What you are asked to do: Repeat the lines below verbatim, omitting the pictures.

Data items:
# # # # #
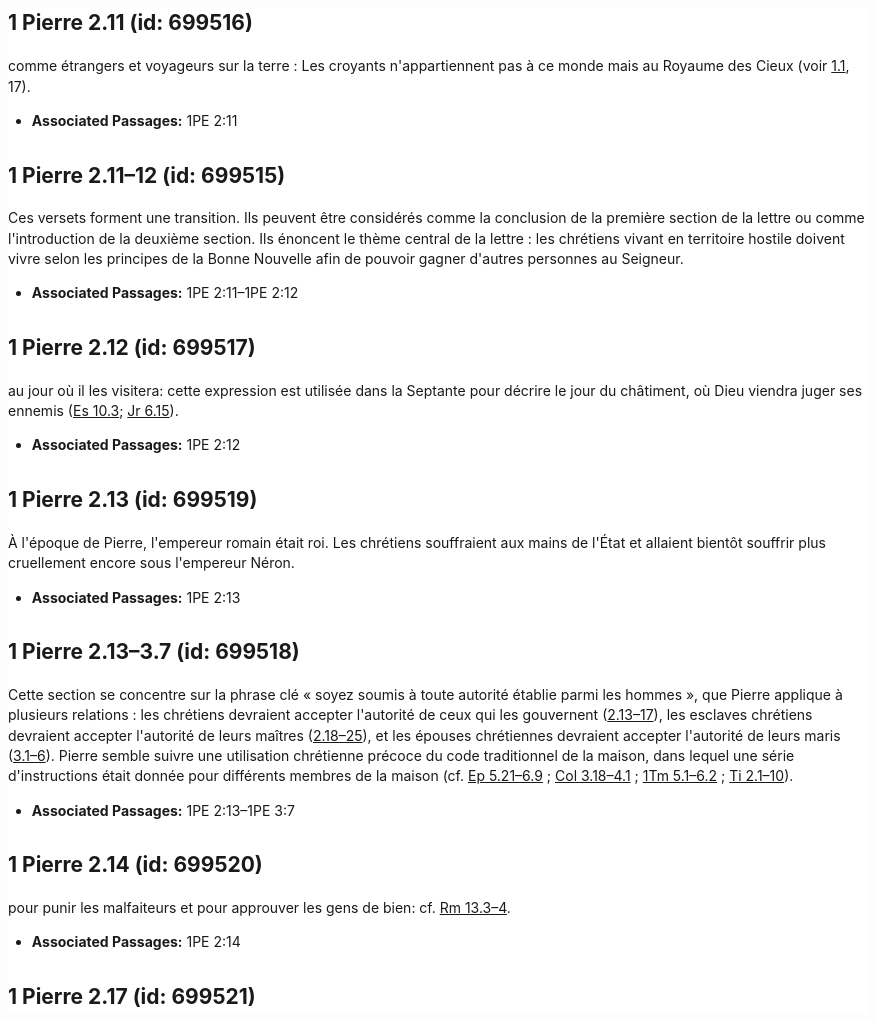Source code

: ## 1 Pierre 2.11 (id: 699516)

comme étrangers et voyageurs sur la terre : Les croyants n'appartiennent pas à ce monde mais au Royaume des Cieux (voir [1\.1](https://ref.ly/1Pet1:1), 17\).

* **Associated Passages:** 1PE 2:11

## 1 Pierre 2.11–12 (id: 699515)

Ces versets forment une transition. Ils peuvent être considérés comme la conclusion de la première section de la lettre ou comme l'introduction de la deuxième section. Ils énoncent le thème central de la lettre : les chrétiens vivant en territoire hostile doivent vivre selon les principes de la Bonne Nouvelle afin de pouvoir gagner d'autres personnes au Seigneur.

* **Associated Passages:** 1PE 2:11–1PE 2:12

## 1 Pierre 2.12 (id: 699517)

au jour où il les visitera: cette expression est utilisée dans la Septante pour décrire le jour du châtiment, où Dieu viendra juger ses ennemis ([Es 10\.3](https://ref.ly/Isa10:3); [Jr 6\.15](https://ref.ly/Jer6:15)).

* **Associated Passages:** 1PE 2:12

## 1 Pierre 2.13 (id: 699519)

À l'époque de Pierre, l'empereur romain était roi. Les chrétiens souffraient aux mains de l'État et allaient bientôt souffrir plus cruellement encore sous l'empereur Néron.

* **Associated Passages:** 1PE 2:13

## 1 Pierre 2.13–3.7 (id: 699518)

Cette section se concentre sur la phrase clé « soyez soumis à toute autorité établie parmi les hommes », que Pierre applique à plusieurs relations : les chrétiens devraient accepter l'autorité de ceux qui les gouvernent ([2\.13–17](https://ref.ly/1Pet2:13-1Pet2:17)), les esclaves chrétiens devraient accepter l'autorité de leurs maîtres ([2\.18–25](https://ref.ly/1Pet2:18-1Pet2:25)), et les épouses chrétiennes devraient accepter l'autorité de leurs maris ([3\.1–6](https://ref.ly/1Pet3:1-1Pet3:6)). Pierre semble suivre une utilisation chrétienne précoce du code traditionnel de la maison, dans lequel une série d'instructions était donnée pour différents membres de la maison (cf. [Ep 5\.21–6\.9](https://ref.ly/Eph5:21-Eph6:9) ; [Col 3\.18–4\.1](https://ref.ly/Col3:18-Col4:1) ; [1Tm 5\.1–6\.2](https://ref.ly/1Tim5:1-1Tim6:2) ; [Ti 2\.1–10](https://ref.ly/Titus2:1-Titus2:10)).

* **Associated Passages:** 1PE 2:13–1PE 3:7

## 1 Pierre 2.14 (id: 699520)

pour punir les malfaiteurs et pour approuver les gens de bien: cf. [Rm 13\.3–4](https://ref.ly/Rom13:3-Rom13:4).

* **Associated Passages:** 1PE 2:14

## 1 Pierre 2.17 (id: 699521)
# # # # #
The completed task:
Source code

: ## 1 Pierre 2.11 (id: 699516)

comme étrangers et voyageurs sur la terre : Les croyants n'appartiennent pas à ce monde mais au Royaume des Cieux (voir [1\.1](https://ref.ly/1Pet1:1), 17\).

* **Associated Passages:** 1PE 2:11

## 1 Pierre 2.11–12 (id: 699515)

Ces versets forment une transition. Ils peuvent être considérés comme la conclusion de la première section de la lettre ou comme l'introduction de la deuxième section. Ils énoncent le thème central de la lettre : les chrétiens vivant en territoire hostile doivent vivre selon les principes de la Bonne Nouvelle afin de pouvoir gagner d'autres personnes au Seigneur.

* **Associated Passages:** 1PE 2:11–1PE 2:12

## 1 Pierre 2.12 (id: 699517)

au jour où il les visitera: cette expression est utilisée dans la Septante pour décrire le jour du châtiment, où Dieu viendra juger ses ennemis ([Es 10\.3](https://ref.ly/Isa10:3); [Jr 6\.15](https://ref.ly/Jer6:15)).

* **Associated Passages:** 1PE 2:12

## 1 Pierre 2.13 (id: 699519)

À l'époque de Pierre, l'empereur romain était roi. Les chrétiens souffraient aux mains de l'État et allaient bientôt souffrir plus cruellement encore sous l'empereur Néron.

* **Associated Passages:** 1PE 2:13

## 1 Pierre 2.13–3.7 (id: 699518)

Cette section se concentre sur la phrase clé « soyez soumis à toute autorité établie parmi les hommes », que Pierre applique à plusieurs relations : les chrétiens devraient accepter l'autorité de ceux qui les gouvernent ([2\.13–17](https://ref.ly/1Pet2:13-1Pet2:17)), les esclaves chrétiens devraient accepter l'autorité de leurs maîtres ([2\.18–25](https://ref.ly/1Pet2:18-1Pet2:25)), et les épouses chrétiennes devraient accepter l'autorité de leurs maris ([3\.1–6](https://ref.ly/1Pet3:1-1Pet3:6)). Pierre semble suivre une utilisation chrétienne précoce du code traditionnel de la maison, dans lequel une série d'instructions était donnée pour différents membres de la maison (cf. [Ep 5\.21–6\.9](https://ref.ly/Eph5:21-Eph6:9) ; [Col 3\.18–4\.1](https://ref.ly/Col3:18-Col4:1) ; [1Tm 5\.1–6\.2](https://ref.ly/1Tim5:1-1Tim6:2) ; [Ti 2\.1–10](https://ref.ly/Titus2:1-Titus2:10)).

* **Associated Passages:** 1PE 2:13–1PE 3:7

## 1 Pierre 2.14 (id: 699520)

pour punir les malfaiteurs et pour approuver les gens de bien: cf. [Rm 13\.3–4](https://ref.ly/Rom13:3-Rom13:4).

* **Associated Passages:** 1PE 2:14

## 1 Pierre 2.17 (id: 699521)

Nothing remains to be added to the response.